══ Data shown

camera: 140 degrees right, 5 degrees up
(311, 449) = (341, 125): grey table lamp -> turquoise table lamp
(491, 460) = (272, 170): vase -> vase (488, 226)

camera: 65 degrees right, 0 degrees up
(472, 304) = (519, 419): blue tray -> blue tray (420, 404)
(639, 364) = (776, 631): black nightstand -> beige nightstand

════
══ Data shown

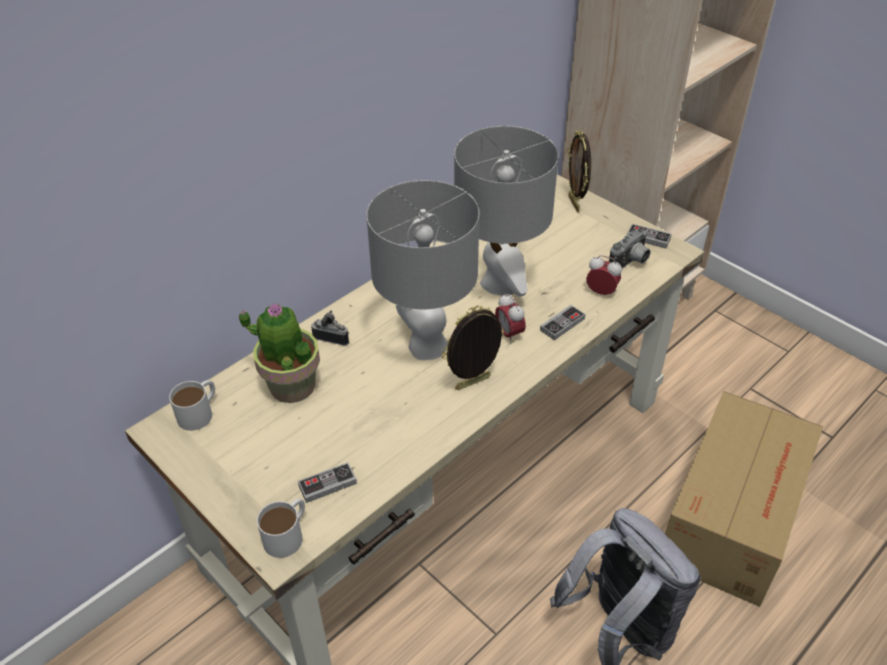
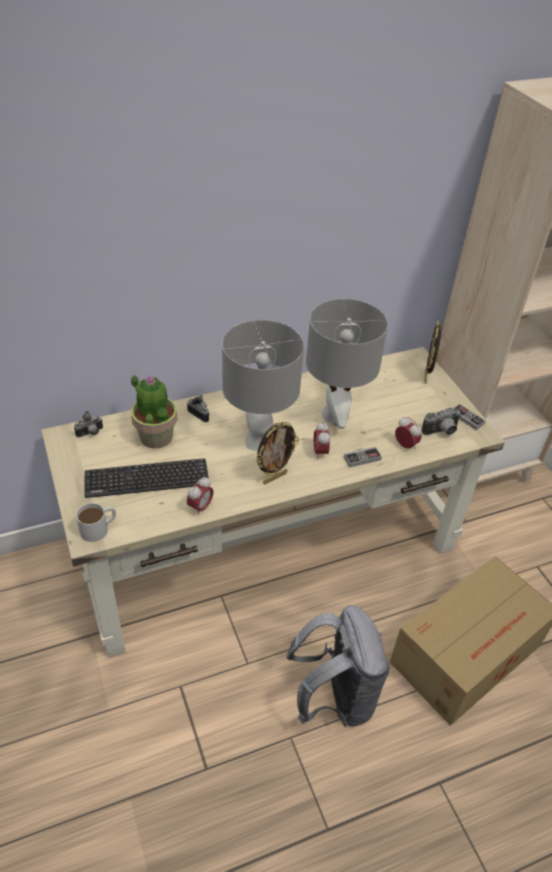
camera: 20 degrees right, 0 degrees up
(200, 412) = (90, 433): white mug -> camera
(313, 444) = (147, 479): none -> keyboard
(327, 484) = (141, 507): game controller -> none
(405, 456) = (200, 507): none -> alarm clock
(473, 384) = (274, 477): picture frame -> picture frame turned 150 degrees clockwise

════
══ Data shown

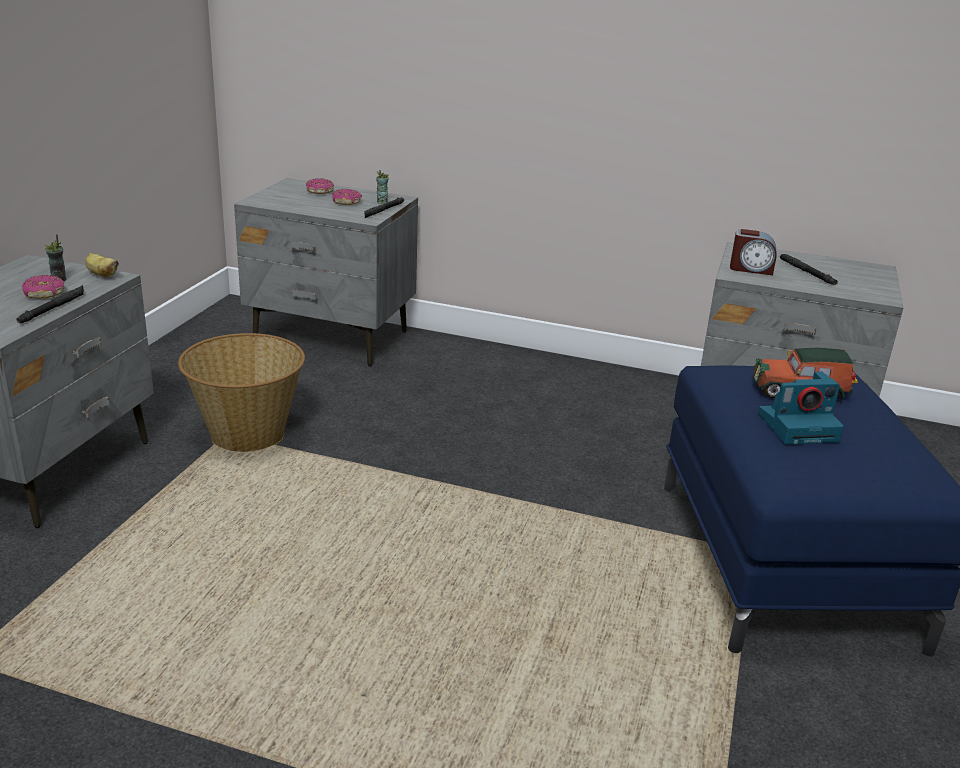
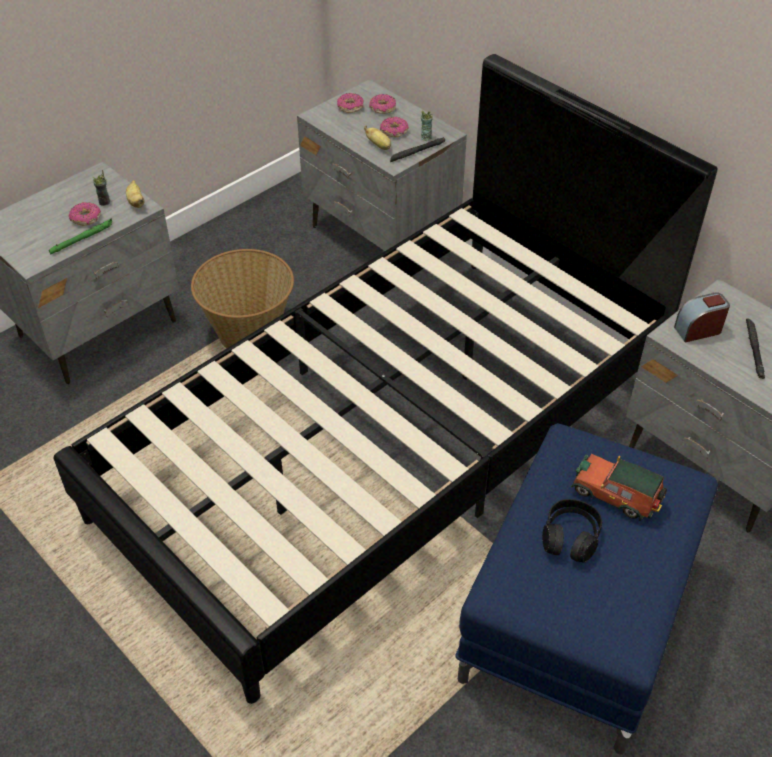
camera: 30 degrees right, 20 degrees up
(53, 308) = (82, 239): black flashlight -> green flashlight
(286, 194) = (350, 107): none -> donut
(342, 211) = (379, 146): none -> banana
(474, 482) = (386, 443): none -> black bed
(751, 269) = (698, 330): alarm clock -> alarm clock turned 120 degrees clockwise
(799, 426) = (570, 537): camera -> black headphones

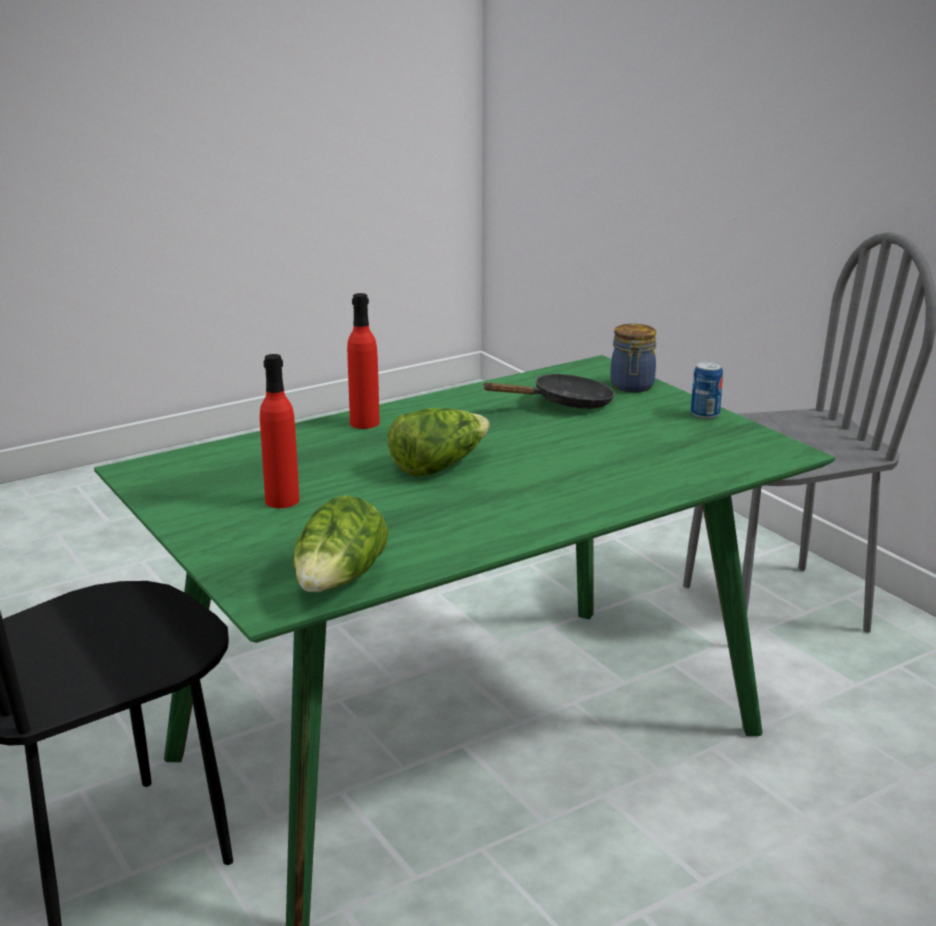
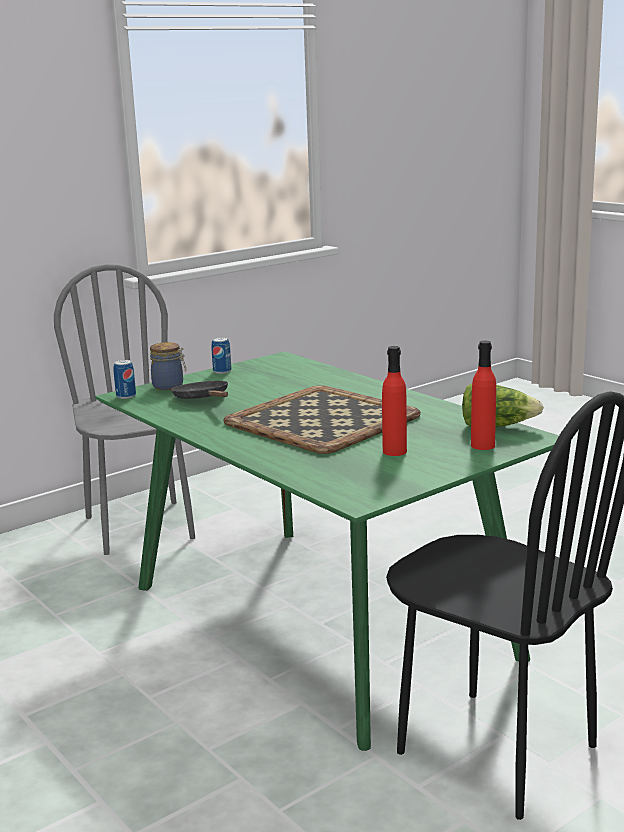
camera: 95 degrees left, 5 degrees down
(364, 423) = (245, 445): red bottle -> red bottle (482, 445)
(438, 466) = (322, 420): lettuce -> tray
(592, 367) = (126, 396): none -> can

════

What is expected: Go through the material and copy each line that contains "alarm".

Task output:
(405, 456) = (200, 507): none -> alarm clock
(751, 269) = (698, 330): alarm clock -> alarm clock turned 120 degrees clockwise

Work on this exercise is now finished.